After setting up the evaluators and mapping the variables, you can begin the evaluation process to assess your model’s performance against the defined criteria. You also have the flexibility to stop an evaluation at any point, depending on your needs.

Starting an Evaluation

To start an evaluation, click Run on the Evaluation page. The system will then assess the model’s output based on the provided input with the configured evaluators.

Once the evaluation is complete, the evaluator columns will be populated with scores, giving you a clear overview of the model’s performance.

Results

The evaluator tiles for each evaluator you've set up will also appear at the top in the Evaluation Insights section. This layout provides an easy, visual way to assess model performance against the defined thresholds.

Stopping an Evaluation

If you decide to stop an evaluation midway, before it completes—perhaps because you're working with a large dataset and no longer wish to continue—you can stop the process to avoid unnecessary token consumption.

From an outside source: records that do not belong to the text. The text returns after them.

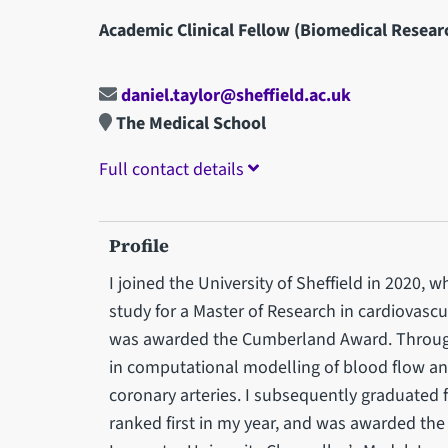
Academic Clinical Fellow (Biomedical Resear
daniel.taylor@sheffield.ac.uk
The Medical School
Full contact details
Profile
I joined the University of Sheffield in 2020,
study for a Master of Research in cardiovascu
was awarded the Cumberland Award. Through 
in computational modelling of blood flow an
coronary arteries. I subsequently graduated 
ranked first in my year, and was awarded th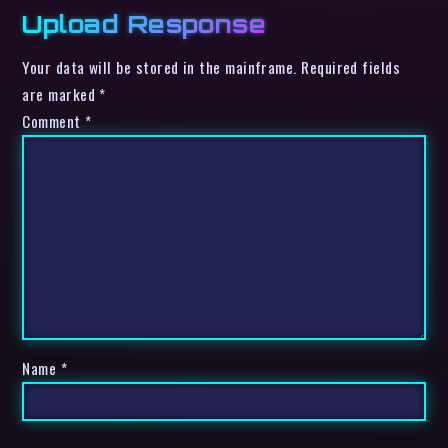
Upload Response
Your data will be stored in the mainframe. Required fields
are marked *
Comment
*
Name
*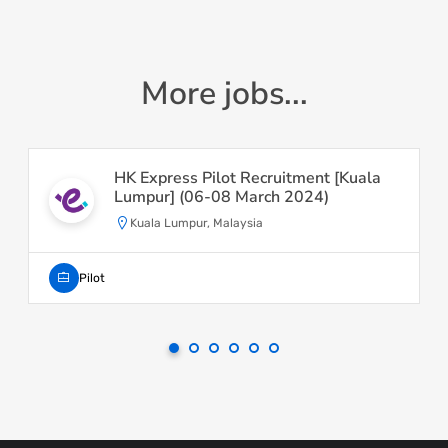
More jobs...
HK Express Pilot Recruitment [Kuala
Lumpur] (06-08 March 2024)
Kuala Lumpur, Malaysia
Pilot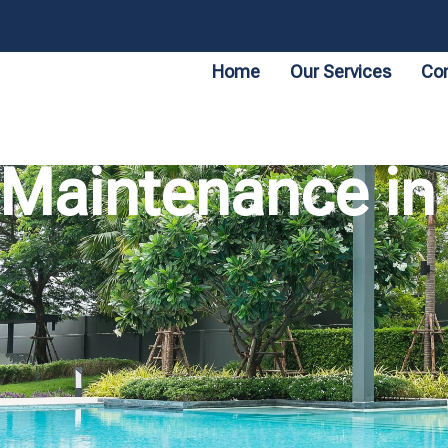
Home
Our Services
Con
Maintenance in 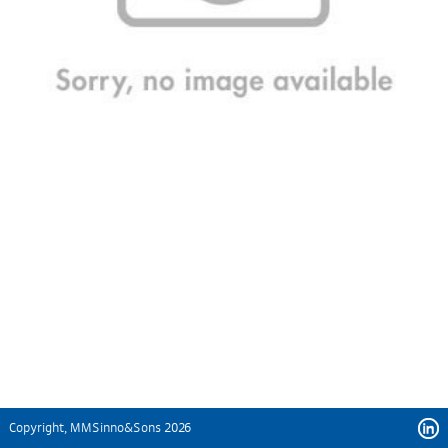
Copyright, MMSinno&Sons 2026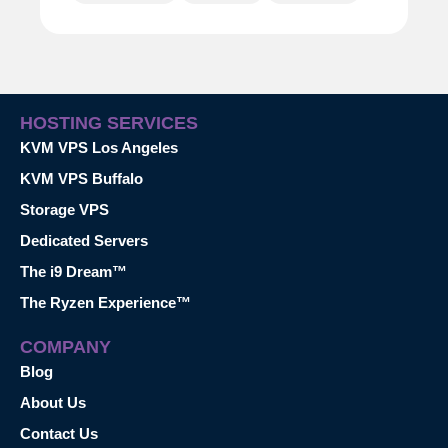
HOSTING SERVICES
KVM VPS Los Angeles
KVM VPS Buffalo
Storage VPS
Dedicated Servers
The i9 Dream™
The Ryzen Experience™
COMPANY
Blog
About Us
Contact Us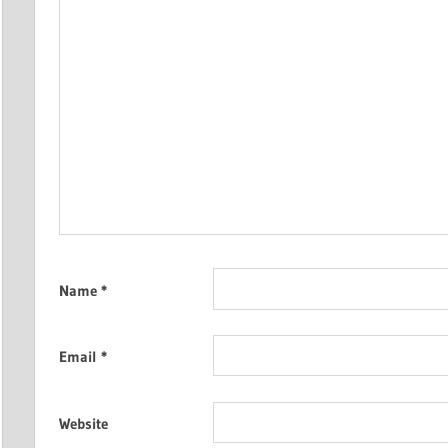
Name
*
Email
*
Website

To stop the evaluation while it's running:

  1. Click the Stop button at the top of the page.
  2. A confirmation message asks if you're sure you want to stop. Click 'Continue' to confirm. The evaluation will keep running in the background until you click 'Continue'.
  3. Once you click 'Continue', the evaluation will be fully stopped, and all evaluators and rows will be halted.

    Stopping evaluation

If you stop the evaluation before it’s finished, keep in mind:

  • The number of generations processed up until the stop point will be calculated and displayed in the evaluation table.
  • The data shown in Evaluation Insights will reflect the results generated up until the stop point.
  • Tokens will be consumed for all generations processed up until the stop, even if the evaluation is not completed.